QUOTED PASSAGE
[Start of Attachment]

No fewer than three instant classics ("Fair Touching," "Chasing Heather Crazy" and especially "Run Wild") clear the tarmac for war stories about poker-faced bingo players, predatory love and finding solace in times of martial law. It's a good listen from stern to helm, but most amazing at this point in Pollard's career is that he actually expects to break into the FM rotation! In a perfect world, things like that would happen all the time -- stodgy program directors would branch out from the mighty Zep -- but this is war, soldier. Buck up!

Pollard pulls off plenty of smaller miracles, though: Throwback acoustic palate-cleansers like "Frostman," chamber-accompanied balladry ("Unspirited," "Privately"), glorious squall and drone ("Pivotal Film"), and pop so perfect that it's annoying ("Glad Girls"). Turning soil where scenesters fear not tread but classic-rock fans stomp, the man who came to prominence declaring "I Am a Scientist" benefits greatly from producer Rob Schnapf (Beck, Foo Fighters, Elliott Smith). In contrast to its previous gloss-induced effort, Do the Collapse (a lukewarm project during which Ric "Candy" Ocasek purportedly barred beer coolers from the studio), Drills finds GBV's frontman at his pickled best. Alone in a rental at 43. Endorsing Converse and Wiedemann's lager. Blah blah genius, blah, masterpiece, blah.

[End of Attachment]

Please write out, word for word, the part of the album review starting at "No fewer than" and ending at "soldier. Buck up!". The records that come next are separate from the album review.

STORED DATA
[Start of Attachment]

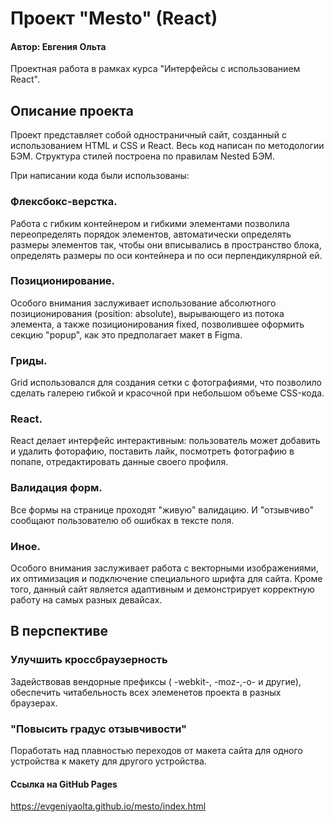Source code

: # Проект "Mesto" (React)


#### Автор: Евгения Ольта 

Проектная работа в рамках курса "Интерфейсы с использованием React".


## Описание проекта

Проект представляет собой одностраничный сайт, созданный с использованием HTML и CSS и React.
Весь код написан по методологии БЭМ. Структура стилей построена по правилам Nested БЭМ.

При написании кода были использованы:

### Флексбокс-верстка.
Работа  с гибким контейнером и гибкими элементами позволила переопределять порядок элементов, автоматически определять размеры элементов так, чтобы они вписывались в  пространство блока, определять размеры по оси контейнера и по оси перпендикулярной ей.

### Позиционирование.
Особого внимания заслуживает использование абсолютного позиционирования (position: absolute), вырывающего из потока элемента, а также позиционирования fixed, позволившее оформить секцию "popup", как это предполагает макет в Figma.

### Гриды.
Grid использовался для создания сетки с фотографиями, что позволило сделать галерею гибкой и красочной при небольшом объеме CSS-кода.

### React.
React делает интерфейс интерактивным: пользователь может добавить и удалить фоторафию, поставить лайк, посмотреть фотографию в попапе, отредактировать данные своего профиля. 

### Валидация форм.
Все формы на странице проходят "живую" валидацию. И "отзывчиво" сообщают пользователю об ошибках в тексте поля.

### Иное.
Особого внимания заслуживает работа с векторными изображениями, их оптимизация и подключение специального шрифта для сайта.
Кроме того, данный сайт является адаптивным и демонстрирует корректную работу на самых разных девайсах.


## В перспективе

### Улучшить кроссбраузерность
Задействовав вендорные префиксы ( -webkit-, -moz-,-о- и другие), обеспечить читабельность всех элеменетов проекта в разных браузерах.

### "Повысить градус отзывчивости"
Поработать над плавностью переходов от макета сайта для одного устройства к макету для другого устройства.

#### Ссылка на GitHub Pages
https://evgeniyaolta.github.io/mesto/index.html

[End of Attachment]
[Start of Attachment]

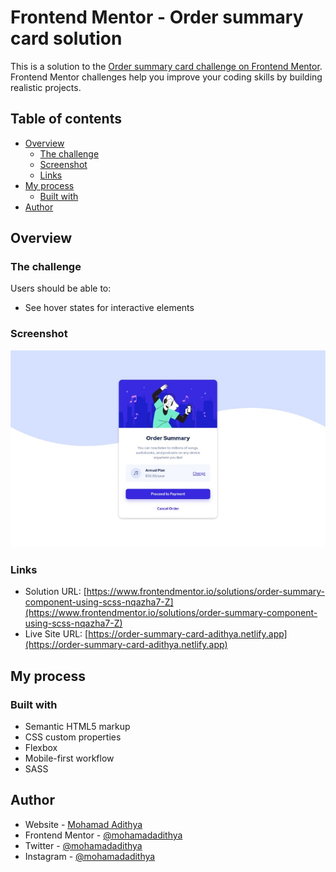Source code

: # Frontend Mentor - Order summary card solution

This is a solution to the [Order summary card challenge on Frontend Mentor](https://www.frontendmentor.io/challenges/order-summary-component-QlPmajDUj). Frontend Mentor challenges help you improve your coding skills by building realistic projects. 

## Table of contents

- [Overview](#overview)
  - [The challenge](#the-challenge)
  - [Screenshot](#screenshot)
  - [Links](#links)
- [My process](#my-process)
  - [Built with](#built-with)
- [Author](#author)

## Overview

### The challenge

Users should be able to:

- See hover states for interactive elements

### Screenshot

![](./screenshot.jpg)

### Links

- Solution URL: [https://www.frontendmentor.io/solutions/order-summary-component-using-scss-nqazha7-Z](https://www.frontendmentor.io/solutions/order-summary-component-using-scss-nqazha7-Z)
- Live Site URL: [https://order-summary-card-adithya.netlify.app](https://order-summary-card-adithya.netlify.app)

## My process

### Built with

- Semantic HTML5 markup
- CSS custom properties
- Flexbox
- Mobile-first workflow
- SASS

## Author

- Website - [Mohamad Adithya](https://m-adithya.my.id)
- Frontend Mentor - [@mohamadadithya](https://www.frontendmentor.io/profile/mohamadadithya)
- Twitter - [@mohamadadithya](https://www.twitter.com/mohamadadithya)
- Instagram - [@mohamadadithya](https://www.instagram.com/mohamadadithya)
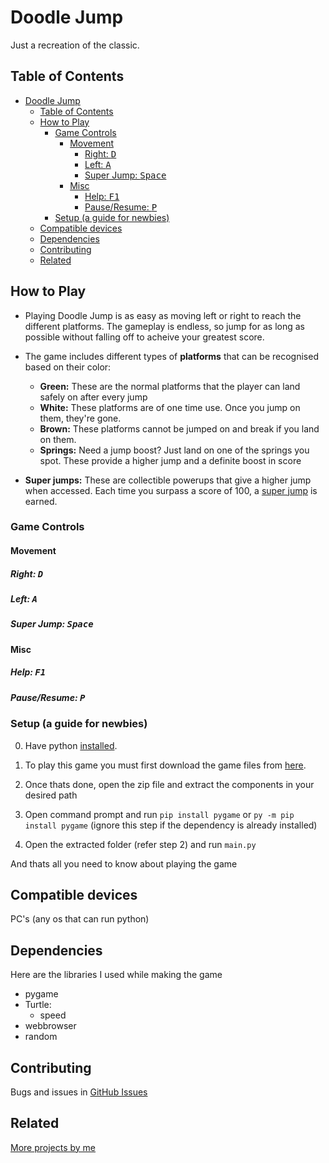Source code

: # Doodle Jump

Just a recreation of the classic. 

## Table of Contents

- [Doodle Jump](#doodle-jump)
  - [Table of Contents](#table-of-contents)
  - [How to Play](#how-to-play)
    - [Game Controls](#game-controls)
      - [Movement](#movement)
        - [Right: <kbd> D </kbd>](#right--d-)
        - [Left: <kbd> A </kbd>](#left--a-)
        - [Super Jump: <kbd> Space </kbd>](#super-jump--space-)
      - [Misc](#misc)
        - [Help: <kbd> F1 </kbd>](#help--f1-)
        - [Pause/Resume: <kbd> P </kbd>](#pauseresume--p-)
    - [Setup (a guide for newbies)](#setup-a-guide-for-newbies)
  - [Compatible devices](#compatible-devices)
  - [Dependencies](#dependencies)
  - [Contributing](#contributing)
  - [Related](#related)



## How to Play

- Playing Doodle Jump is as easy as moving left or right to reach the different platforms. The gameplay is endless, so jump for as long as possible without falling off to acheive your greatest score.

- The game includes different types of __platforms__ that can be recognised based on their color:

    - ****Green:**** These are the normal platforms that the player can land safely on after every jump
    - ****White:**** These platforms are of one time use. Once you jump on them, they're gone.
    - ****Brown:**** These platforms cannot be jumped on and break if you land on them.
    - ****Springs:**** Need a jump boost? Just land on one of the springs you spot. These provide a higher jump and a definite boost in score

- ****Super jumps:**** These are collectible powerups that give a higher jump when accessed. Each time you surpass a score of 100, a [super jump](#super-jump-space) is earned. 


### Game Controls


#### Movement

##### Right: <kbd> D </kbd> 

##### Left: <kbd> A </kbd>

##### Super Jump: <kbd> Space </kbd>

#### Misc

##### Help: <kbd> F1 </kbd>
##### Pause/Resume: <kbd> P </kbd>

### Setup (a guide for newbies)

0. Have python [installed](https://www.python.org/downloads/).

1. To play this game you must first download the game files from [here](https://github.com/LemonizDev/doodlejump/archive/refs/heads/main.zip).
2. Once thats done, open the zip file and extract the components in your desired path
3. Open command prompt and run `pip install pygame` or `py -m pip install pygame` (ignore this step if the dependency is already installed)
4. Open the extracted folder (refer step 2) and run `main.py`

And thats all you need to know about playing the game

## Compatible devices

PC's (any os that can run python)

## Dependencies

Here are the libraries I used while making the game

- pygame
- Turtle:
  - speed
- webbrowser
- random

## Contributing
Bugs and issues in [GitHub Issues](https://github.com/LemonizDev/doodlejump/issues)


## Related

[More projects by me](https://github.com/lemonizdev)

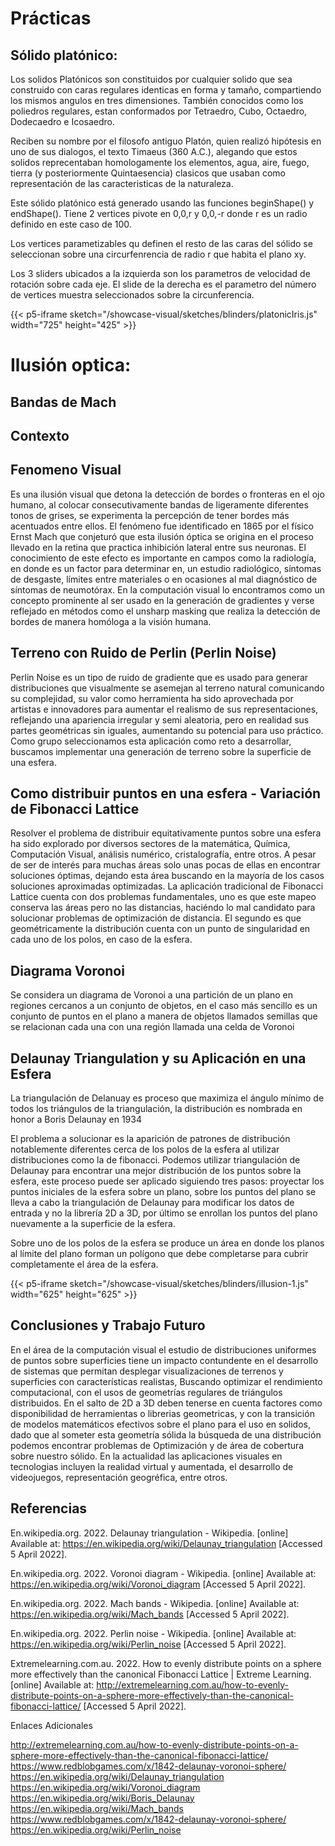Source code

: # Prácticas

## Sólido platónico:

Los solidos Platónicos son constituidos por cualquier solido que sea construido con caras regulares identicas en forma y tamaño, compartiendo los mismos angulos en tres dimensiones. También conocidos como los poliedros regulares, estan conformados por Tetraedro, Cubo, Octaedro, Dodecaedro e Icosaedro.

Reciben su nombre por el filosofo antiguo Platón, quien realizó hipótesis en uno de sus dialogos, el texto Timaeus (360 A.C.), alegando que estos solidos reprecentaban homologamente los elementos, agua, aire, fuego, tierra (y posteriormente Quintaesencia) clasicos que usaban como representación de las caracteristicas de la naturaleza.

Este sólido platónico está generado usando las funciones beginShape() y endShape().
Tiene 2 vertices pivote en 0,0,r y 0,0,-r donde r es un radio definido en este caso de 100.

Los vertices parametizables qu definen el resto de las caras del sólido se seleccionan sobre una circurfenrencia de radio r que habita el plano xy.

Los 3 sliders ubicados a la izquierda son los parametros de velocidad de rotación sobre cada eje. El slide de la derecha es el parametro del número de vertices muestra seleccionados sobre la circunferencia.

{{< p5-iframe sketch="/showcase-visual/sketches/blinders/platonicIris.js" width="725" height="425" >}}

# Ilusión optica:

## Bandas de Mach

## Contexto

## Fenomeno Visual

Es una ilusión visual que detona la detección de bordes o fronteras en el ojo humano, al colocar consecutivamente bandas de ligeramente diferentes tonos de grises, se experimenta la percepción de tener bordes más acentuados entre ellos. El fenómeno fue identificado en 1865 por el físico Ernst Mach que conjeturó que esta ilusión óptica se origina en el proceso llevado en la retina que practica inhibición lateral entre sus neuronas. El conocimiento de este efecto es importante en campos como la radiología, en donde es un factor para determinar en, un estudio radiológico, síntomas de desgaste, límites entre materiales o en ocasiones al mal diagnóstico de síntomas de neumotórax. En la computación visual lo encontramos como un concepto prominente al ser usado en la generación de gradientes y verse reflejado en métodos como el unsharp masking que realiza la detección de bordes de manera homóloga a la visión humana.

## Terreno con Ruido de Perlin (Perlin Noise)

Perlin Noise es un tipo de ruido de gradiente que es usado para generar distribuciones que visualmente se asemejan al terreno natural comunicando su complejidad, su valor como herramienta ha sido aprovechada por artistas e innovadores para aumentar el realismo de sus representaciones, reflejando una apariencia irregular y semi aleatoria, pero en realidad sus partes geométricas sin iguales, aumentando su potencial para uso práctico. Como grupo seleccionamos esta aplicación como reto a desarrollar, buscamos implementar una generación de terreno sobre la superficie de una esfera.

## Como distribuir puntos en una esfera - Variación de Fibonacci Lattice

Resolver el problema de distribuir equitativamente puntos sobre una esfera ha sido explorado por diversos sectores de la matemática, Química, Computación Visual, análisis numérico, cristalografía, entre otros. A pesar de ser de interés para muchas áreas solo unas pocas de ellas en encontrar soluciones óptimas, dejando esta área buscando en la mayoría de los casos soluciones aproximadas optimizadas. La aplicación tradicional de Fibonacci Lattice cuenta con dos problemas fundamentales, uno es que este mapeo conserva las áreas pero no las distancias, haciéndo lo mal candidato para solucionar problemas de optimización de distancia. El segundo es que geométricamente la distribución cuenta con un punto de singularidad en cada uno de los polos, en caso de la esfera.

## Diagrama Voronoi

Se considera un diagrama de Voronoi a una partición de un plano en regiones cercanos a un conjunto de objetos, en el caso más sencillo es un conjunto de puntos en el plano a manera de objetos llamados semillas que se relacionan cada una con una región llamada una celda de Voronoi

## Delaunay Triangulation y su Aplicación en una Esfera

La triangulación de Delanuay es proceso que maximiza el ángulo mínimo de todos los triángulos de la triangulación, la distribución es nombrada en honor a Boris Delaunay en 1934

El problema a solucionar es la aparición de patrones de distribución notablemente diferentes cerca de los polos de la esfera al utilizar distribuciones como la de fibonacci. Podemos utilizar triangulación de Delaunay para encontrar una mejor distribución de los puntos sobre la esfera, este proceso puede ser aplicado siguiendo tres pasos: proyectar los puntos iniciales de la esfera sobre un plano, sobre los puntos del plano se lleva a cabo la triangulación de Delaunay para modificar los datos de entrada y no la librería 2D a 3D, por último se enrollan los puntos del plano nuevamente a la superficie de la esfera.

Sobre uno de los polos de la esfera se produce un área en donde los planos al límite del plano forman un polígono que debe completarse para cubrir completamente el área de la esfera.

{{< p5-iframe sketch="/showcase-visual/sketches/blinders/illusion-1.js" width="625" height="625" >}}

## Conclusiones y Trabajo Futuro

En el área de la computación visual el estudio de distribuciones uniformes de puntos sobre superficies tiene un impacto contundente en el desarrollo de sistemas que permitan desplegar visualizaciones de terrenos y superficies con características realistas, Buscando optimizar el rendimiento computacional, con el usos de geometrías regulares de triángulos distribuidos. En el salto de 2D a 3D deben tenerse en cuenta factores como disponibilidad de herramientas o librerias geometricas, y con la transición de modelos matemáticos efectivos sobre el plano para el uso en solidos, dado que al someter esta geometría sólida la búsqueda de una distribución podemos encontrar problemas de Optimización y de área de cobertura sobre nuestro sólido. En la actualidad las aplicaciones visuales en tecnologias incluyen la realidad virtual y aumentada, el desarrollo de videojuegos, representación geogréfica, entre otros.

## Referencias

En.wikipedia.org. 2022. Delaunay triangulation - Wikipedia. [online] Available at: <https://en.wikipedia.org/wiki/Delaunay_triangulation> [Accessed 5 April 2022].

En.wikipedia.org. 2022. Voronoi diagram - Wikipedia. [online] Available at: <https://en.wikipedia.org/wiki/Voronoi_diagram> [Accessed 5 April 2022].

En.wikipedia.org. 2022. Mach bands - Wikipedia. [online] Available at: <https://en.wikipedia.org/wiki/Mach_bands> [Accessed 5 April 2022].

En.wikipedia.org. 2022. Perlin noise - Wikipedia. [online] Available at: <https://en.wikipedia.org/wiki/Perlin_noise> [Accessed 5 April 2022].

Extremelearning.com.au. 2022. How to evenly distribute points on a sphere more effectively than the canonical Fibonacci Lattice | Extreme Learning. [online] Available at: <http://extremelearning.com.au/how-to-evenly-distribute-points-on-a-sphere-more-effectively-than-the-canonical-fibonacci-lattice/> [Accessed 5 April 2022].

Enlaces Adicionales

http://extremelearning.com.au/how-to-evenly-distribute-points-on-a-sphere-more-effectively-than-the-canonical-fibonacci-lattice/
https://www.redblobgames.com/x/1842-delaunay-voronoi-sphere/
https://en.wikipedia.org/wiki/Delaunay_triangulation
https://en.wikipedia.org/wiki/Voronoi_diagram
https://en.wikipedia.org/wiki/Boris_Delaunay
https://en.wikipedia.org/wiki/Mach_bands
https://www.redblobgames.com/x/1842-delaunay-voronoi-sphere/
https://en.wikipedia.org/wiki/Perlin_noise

[End of Attachment]

ANSWER SECTION
No fewer than three instant classics ("Fair Touching," "Chasing Heather Crazy" and especially "Run Wild") clear the tarmac for war stories about poker-faced bingo players, predatory love and finding solace in times of martial law. It's a good listen from stern to helm, but most amazing at this point in Pollard's career is that he actually expects to break into the FM rotation! In a perfect world, things like that would happen all the time -- stodgy program directors would branch out from the mighty Zep -- but this is war, soldier. Buck up!